O que se pede
Transcreva sem alterações o trecho do texto sobre os acertos de contas com o fascismo na Itália e em Portugal que vai de "O legado do" a "presente político italiano.".

Texto fornecido
# # # # #

O regime fascista italiano teria caído no contexto de uma sangrenta guerra civil entre fascistas e partisans comunistas no norte italiano, além de uma invasão de forças norte-americanas e inglesas que avançou a partir do sul. Os saneamentos ligados a cargos políticos e burocráticos, protagonizados pela esquerda radical, fizeram com que 309 dos 420 senadores fossem afastados de seus cargos, assim como todos aqueles que ocupavam cargos nos níveis mais altos da administração pública. Os saneamentos selvagens que foram administrados pelos partisans junto ao desmantelamento do paraestado fascista foram uma das primeiras medidas tomadas pela esquerda radical enquanto o regime desmoronava. Estimou-se que entre doze e quinze mil supostos agentes do fascismo tenham sido fuzilados através de processos de justiça sumária. O Comitê de Liberação Nacional (CLN), durante a libertação e depois dela limitou-se e comprometeu-se a cumprir as ordens das autoridades aliadas, sendo que a defesa dos saneamentos selvagens e da condenação daqueles que deram suporte aos fascistas, após o término da segunda guerra, ficou a cargo, sobretudo da esquerda radical, o PCI (Partido Comunista Italiano), e na região mais ao norte, seu líder Palmiro Togliatti defendeu a necessidade do “sagrado ódio do povo” se manifestar contra seus antigos opressores. No sul, por outro lado, adotava-se uma posição mais conservadora, preferindo-se “esquecer” o passado fascista tendo em vista a necessidade de pôr fim aos conflitos fratricidas que desde o período da guerra assolavam a sociedade italiana. Os partidos de direita foram revitalizados após a guerra e o movimento Uomo Qualunque, (homem comum) que tanto havia se oposto aos saneamentos, assim como à CLN, conseguiu assegurar a reabilitação de muitos que haviam sido saneados.

O legado do regime fascista italiano persiste até os dias de hoje, de acordo com o artigo, através das disputas entre partidos de direita e de esquerda. Os primeiros defendendo a ideia de que os partidos de direita do pós-guerra impediram que o comunismo, uma força supostamente mais violenta que o fascismo, tomasse o poder na Itália, e os segundos colocando os partisans comunistas como os responsáveis pela derrocada do regime mais tirânico que seu país conheceu. Muitas vezes a esquerda italiana associa a direita de Berlusconi a uma retomada do fascismo na Itália, sendo que a memória do passado está bastante viva no presente político italiano.

Os portugueses, por sua vez, não desmantelaram estruturas paraestatais como os italianos, nem promoveram saneamentos selvagens tão violentos após o fim do regime autoritário em 1974 (estes ficaram restritos a algumas áreas do norte português). Os acertos de contas com o passado dirigiram-se, sobretudo, à PIDE, a polícia secreta do regime salazarista, que atuava tanto em Portugal quanto nas colônias africanas. Assim como na Itália, a demanda por justiça em relação a todos que, de alguma forma, colaboraram com o regime foi encabeçada pelos partidos colocados mais à esquerda do PS (Partido Socialista) no espectro político, no caso o PCP (Partido Comunista Português) e a UDP (União Democrática Popular), de inspiração maoista. A UDP, inclusive, defendia execuções sumárias, nos moldes dos partigiani italianos definidas por tribunais revolucionários populares, para quem tivesse apoiado o regime. No entanto, assim como o PCP, obtiveram pouco apoio popular.

# # # # #

Registros de uma coleção:
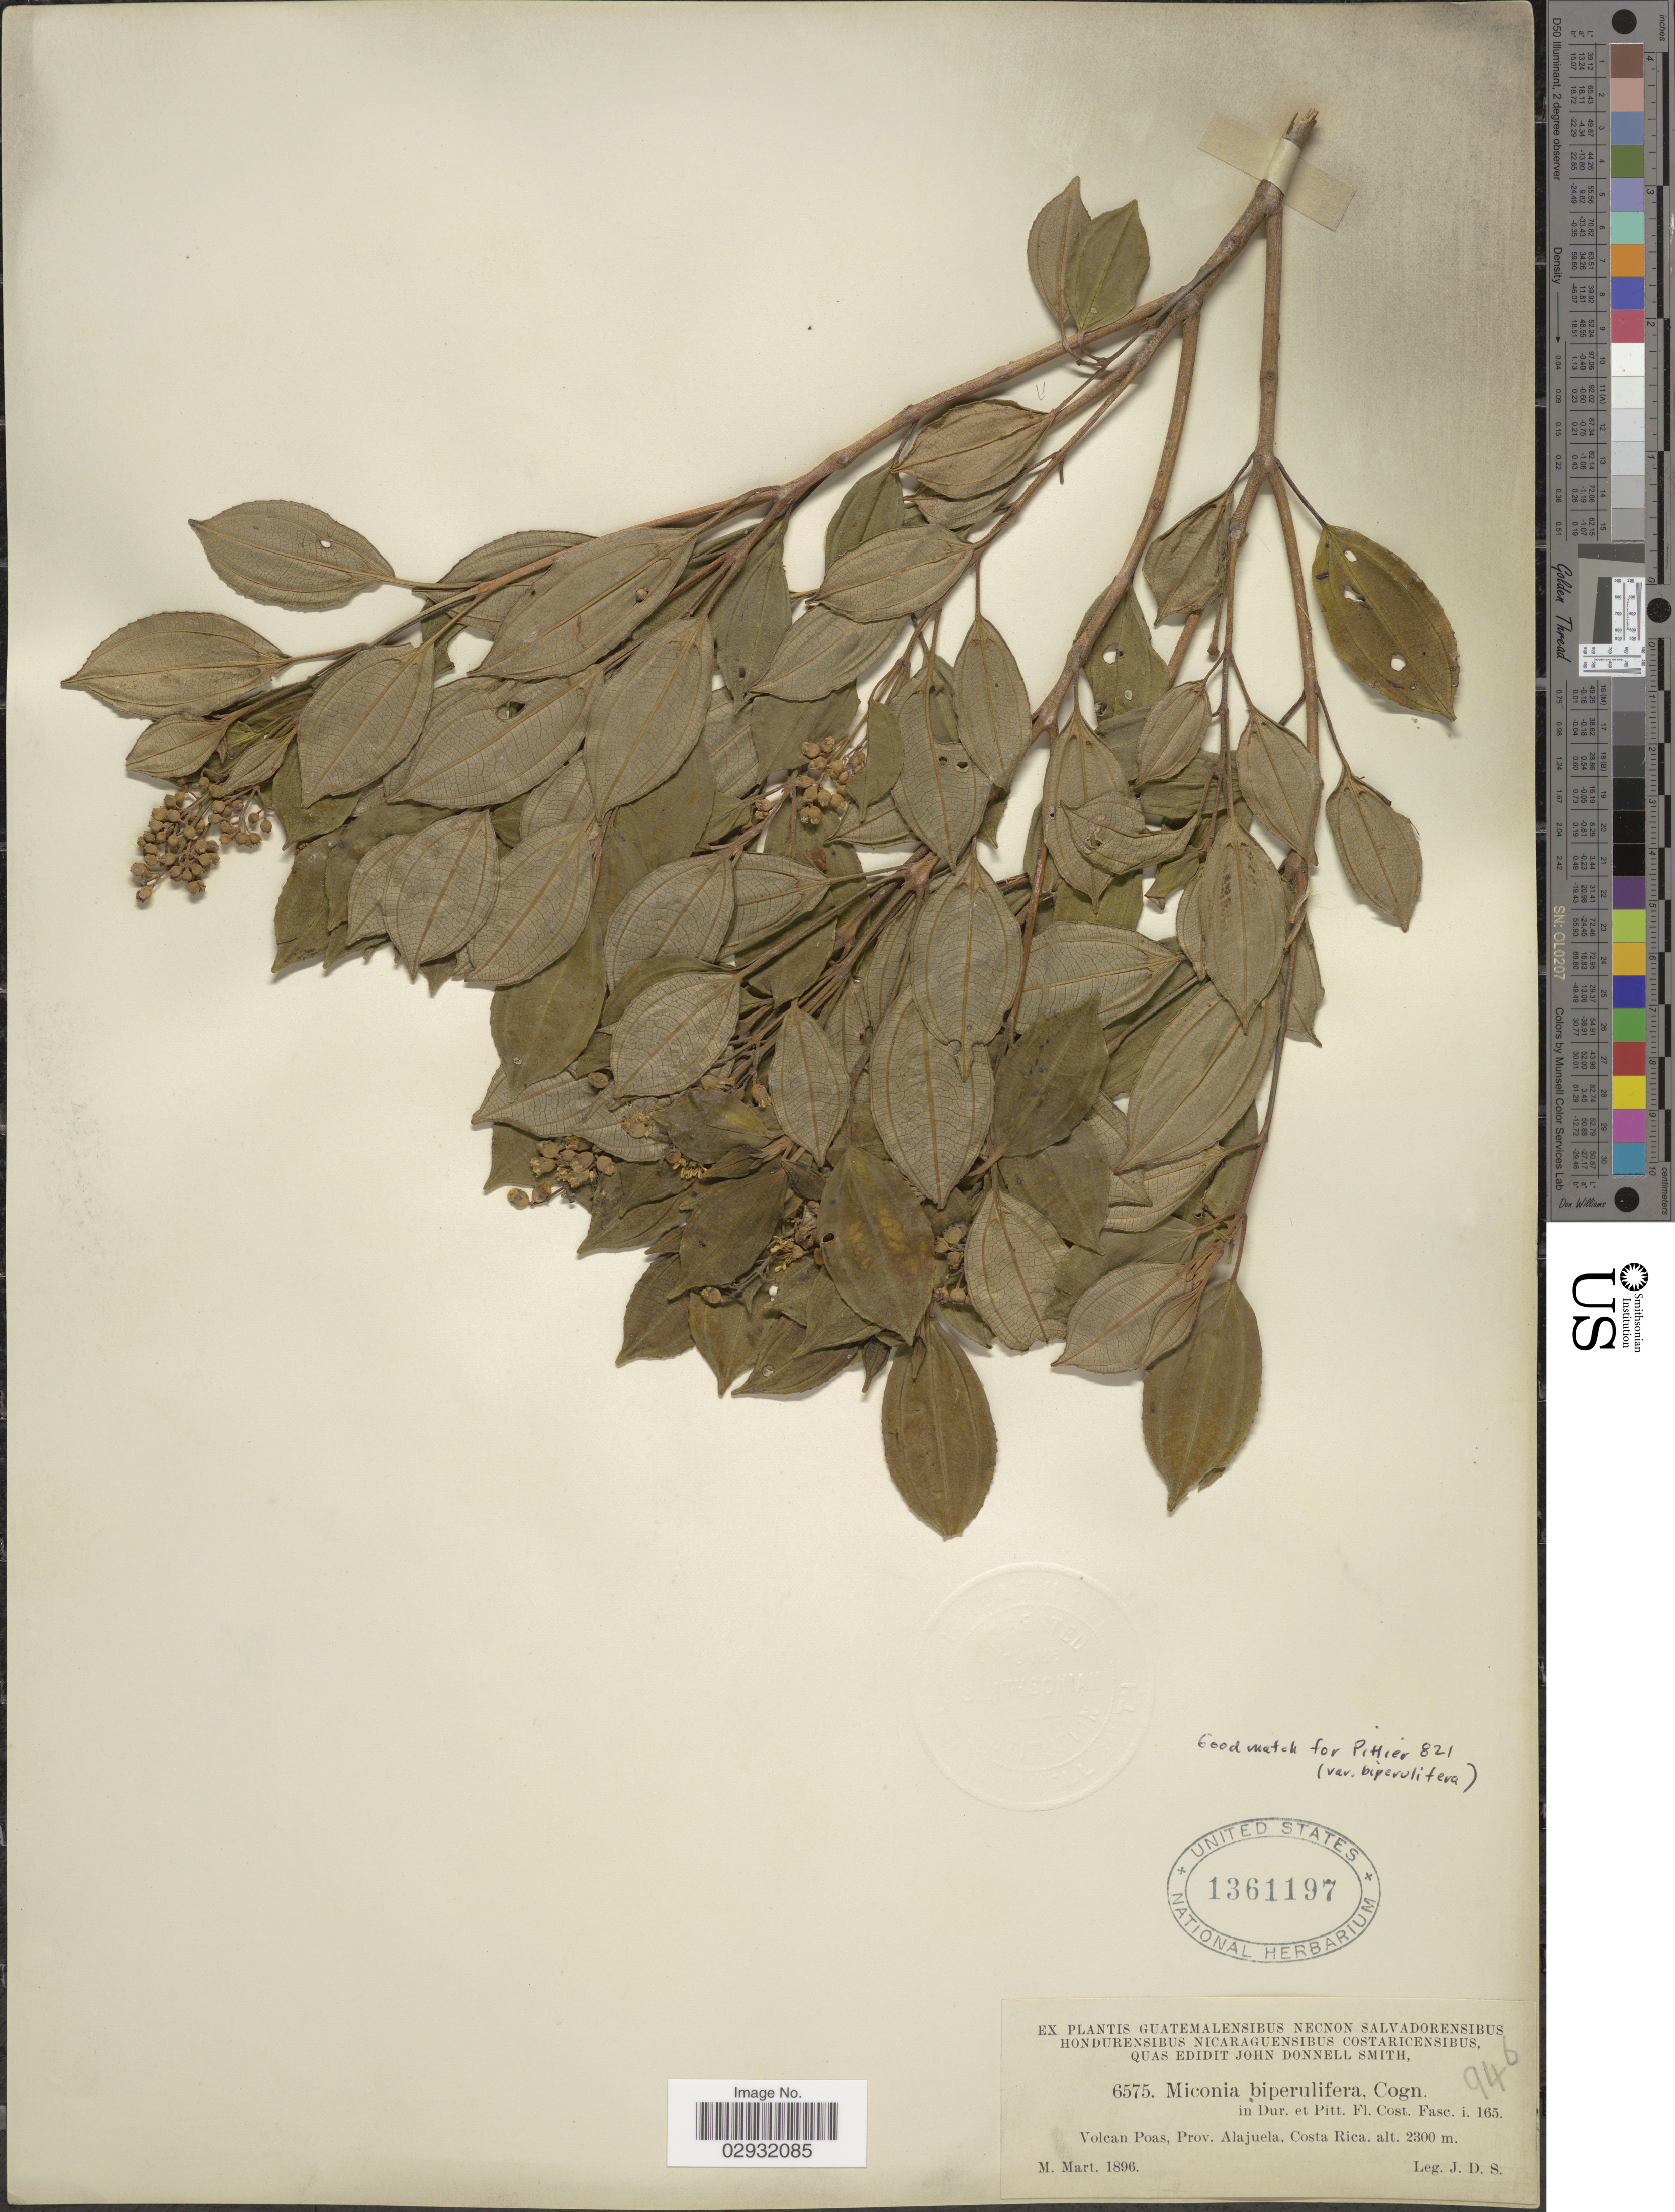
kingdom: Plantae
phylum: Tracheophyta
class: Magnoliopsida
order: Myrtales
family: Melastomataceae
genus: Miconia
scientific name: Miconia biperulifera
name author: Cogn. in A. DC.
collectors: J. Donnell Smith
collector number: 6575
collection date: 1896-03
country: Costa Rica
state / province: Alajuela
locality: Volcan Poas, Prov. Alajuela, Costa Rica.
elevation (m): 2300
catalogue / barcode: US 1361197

# # # # #

Resolução do exercício
O legado do regime fascista italiano persiste até os dias de hoje, de acordo com o artigo, através das disputas entre partidos de direita e de esquerda. Os primeiros defendendo a ideia de que os partidos de direita do pós-guerra impediram que o comunismo, uma força supostamente mais violenta que o fascismo, tomasse o poder na Itália, e os segundos colocando os partisans comunistas como os responsáveis pela derrocada do regime mais tirânico que seu país conheceu. Muitas vezes a esquerda italiana associa a direita de Berlusconi a uma retomada do fascismo na Itália, sendo que a memória do passado está bastante viva no presente político italiano.